PASSAGE FOR REVIEW below:

Real-time mechanoluminescence sensing of the amplitude and duration of impact stress

Abstract

The present paper reports the real-time sensing of the amplitude and duration of impact stress using mechanoluminescence (ML) of the films such as ZnS:Mn and SrAl 2O 4:Eu. After the impact of a small ball from a low height onto the film, initially the elastico mechanoluminescence (EML) intensity increases with time, attains a peak value and then it decreases with time, initially at a fast rate and later on at a slow rate. The fast decay time of the EML intensity is related to the rate constant for the rise of impact stress and the slow decay time of EML is equal to the lifetime of electrons in the shallow traps lying in the normal piezoelectric region of the crystals, which get filled during the detrapping of thermally stable traps at the time of the increase of pressure. Both the peaks of EML intensity and total EML intensity increase linearly with the height through which the ball is dropped onto the films. The EML spectra are similar to the corresponding photoluminescence and electroluminescence spectra. On the basis of the localized piezoelectrically induced electron detrapping model, expressions are derived for different parameters of the impact stress-induced EML of the films, whereby a good agreement is found between the experimental and theoretical results. As the EML intensity depends on the impact stress, the impact stress can be sensed by measuring the EML intensity. Furthermore, the duration of stress is related to the time t m corresponding to the peak of the EML intensity versus time curve; hence, the pulse duration of the impact stress can be monitored by measuring the value of time t m .

End of PASSAGE FOR REVIEW.

§ TASK DESCRIPTION: In the abstract on mechanoluminescence sensing of impact stress, what is the slow decay time of the EML intensity equal to?

DATA SECTION below:

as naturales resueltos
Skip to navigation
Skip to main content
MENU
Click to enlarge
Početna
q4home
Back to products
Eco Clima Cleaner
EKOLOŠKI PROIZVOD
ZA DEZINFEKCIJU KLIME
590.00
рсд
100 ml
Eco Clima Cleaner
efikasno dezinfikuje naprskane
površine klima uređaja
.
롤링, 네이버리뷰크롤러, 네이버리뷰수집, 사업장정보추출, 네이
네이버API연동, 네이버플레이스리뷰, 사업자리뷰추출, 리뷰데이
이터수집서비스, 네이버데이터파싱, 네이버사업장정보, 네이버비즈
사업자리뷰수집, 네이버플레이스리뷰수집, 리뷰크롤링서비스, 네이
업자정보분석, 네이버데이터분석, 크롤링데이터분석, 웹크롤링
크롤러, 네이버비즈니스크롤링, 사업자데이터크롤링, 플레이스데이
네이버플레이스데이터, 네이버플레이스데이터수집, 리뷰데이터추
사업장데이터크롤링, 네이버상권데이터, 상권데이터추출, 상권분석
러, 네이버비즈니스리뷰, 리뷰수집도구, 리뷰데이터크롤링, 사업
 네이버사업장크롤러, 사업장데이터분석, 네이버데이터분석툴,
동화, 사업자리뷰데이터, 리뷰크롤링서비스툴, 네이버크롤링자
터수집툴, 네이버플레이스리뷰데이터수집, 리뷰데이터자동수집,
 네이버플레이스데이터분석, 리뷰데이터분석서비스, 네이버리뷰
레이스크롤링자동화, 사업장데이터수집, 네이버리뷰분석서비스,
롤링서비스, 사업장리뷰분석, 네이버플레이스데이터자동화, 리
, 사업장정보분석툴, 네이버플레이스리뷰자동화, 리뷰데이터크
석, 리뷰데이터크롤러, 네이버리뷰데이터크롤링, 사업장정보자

End of DATA SECTION.
DATA SECTION below:

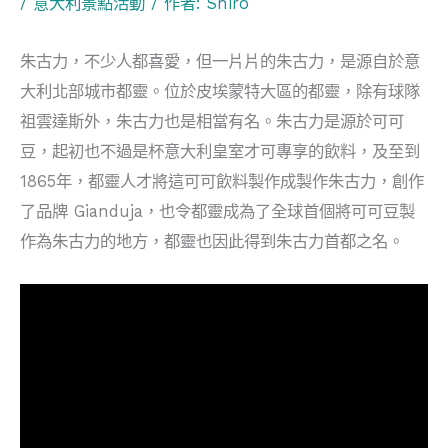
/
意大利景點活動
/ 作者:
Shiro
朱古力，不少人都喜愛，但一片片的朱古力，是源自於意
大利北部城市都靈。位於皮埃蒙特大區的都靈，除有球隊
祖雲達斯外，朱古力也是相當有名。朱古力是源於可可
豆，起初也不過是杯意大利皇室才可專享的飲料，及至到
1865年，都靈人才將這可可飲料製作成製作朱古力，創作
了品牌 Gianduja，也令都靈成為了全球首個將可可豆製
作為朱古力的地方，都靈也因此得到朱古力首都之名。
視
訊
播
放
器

End of DATA SECTION.

§ RESPONSE BELOW: It is equal to the lifetime of electrons in the shallow traps lying in the normal piezoelectric region of the crystals.